Having delivered his little bombshell, Dr. Peters gave Kathryn Railly a tight, self-important smile. Before she could respond, an elderly disheveled professor elbowed past him.
“Dr. Railly! Please! The old man thumped a tattered manuscript on the table in front of her. “I wonder if you’re aware of my own studies, which indicate that certain cycles of the moon actually impact on the incidence of apocalyptic predictions as observed in urban emergency rooms—”
Kathryn shook her head helplessly. “Uh, no.” Actually—”
“In fact,” the professor babbled on, “birthing centers in Scandinavia have charted an alarming increase in the number of …”
Kathryn Railly’s eyes glazed over, even as she continued to nod and murmur politely.
“…not to mention the link between drug abuse and solar flares, which has been pointedly ignored by—”
“Kathryn—”
A hand touched her shoulder. Kathryn turned, sighing in relief when she saw Marilou and Wayne standing behind her.
“You were great ,” said Marilou. She cast a baleful glance at the reception table, where Dr. Peters was scarfing down raw cauliflower. “Really, really great.”
Kathryn squeezed her hand. “You’re leaving?” she asked, trying to keep disappointment from edging into her voice.”
Marilou looked apologetic. “Our reservation’s at nine thirty.

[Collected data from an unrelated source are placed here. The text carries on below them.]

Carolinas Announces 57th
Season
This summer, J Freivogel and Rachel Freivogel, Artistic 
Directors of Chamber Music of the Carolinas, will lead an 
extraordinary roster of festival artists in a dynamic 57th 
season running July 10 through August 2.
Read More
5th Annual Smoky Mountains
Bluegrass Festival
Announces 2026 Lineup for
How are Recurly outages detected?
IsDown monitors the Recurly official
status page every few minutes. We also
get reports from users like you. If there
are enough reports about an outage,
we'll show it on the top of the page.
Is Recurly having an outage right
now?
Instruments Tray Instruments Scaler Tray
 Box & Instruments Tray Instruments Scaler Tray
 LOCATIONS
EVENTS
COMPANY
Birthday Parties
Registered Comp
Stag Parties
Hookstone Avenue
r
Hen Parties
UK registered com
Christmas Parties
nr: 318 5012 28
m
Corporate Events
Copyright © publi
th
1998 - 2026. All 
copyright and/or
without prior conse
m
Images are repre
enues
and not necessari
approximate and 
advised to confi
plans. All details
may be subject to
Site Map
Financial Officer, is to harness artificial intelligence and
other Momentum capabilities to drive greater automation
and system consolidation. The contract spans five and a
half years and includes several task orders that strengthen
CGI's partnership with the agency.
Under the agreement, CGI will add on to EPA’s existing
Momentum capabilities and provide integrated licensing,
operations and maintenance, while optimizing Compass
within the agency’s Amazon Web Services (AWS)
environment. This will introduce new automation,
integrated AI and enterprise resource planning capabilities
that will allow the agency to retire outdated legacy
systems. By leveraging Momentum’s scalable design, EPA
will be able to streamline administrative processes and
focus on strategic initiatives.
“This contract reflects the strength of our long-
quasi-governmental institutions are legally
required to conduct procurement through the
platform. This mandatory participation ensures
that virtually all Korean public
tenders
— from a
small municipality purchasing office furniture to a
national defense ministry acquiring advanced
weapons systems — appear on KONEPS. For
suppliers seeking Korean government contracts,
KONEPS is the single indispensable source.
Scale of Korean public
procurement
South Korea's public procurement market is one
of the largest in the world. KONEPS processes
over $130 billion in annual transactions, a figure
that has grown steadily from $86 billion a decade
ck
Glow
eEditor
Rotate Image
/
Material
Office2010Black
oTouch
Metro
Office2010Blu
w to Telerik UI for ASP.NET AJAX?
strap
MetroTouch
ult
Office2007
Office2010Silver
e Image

It’s getting late.”
Another hand grabbed Kathryn’s other shoulder. “Dr. Railly!” the elderly man cried. “Please — this is very important!”
Wayne Chang made a face. “You sure you’re gonna be all right?” He cocked a thumb at the apoplectic professor.
Kathryn laughed and glanced at her watch. “You go ahead. I’ll be there in twenty minutes.”
“Okay.” Wayne nodded, taking Marilou’s arm. “We’ll make sure the champagne’s good and cold.”
Kathryn watched her friends walk off as the professor rambled on. “Dr. Railly, I simply cannot understand your exclusion of the moon in relation to apocalyptic dementia…”
With a sigh, Kathryn turned back to him. “I left out wolfbane and garlic too,” she said, then tried to cover her exasperation by adding, “But I’d be happy to take a look at your paper.”
The professor beamed. “Well, thank you,” he said. Straightening, he stretched out a gnarly hand and picked up a copy of her book. “Perhaps then you could sign this for me? As one colleague to another?”